* _Task brief_
Your reply should be a faithful copy of the records below, free of pictures.

* _Extracted data_
=-=-=
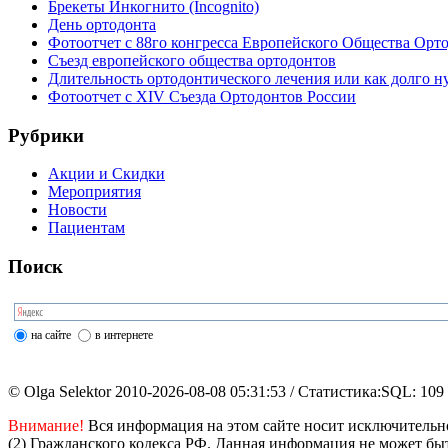
Брекеты Инкогнито (Incognito)
День ортодонта
Фотоотчет с 88го конгресса Европейского Общества Орт
Съезд европейского общества ортодонтов
Длительность ортодонтического лечения или как долго н
Фотоотчет с XIV Съезда Ортодонтов России
Рубрики
Акции и Скидки
Мероприятия
Новости
Пациентам
Поиск
на сайте
в интернете
© Olga Selektor 2010-2026-08-08 05:31:53
/ Статистика:SQL: 109 
Внимание!
Вся информация на этом сайте носит исключительн
(2) Гражданского кодекса РФ. Данная информация не может бы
=-=-=
* _Exercise response_
Брекеты Инкогнито (Incognito)
День ортодонта
Фотоотчет с 88го конгресса Европейского Общества Орт
Съезд европейского общества ортодонтов
Длительность ортодонтического лечения или как долго н
Фотоотчет с XIV Съезда Ортодонтов России
Рубрики
Акции и Скидки
Мероприятия
Новости
Пациентам
Поиск
на сайте
в интернете
© Olga Selektor 2010-2026-08-08 05:31:53
/ Статистика:SQL: 109 
Внимание!
Вся информация на этом сайте носит исключительн
(2) Гражданского кодекса РФ. Данная информация не может бы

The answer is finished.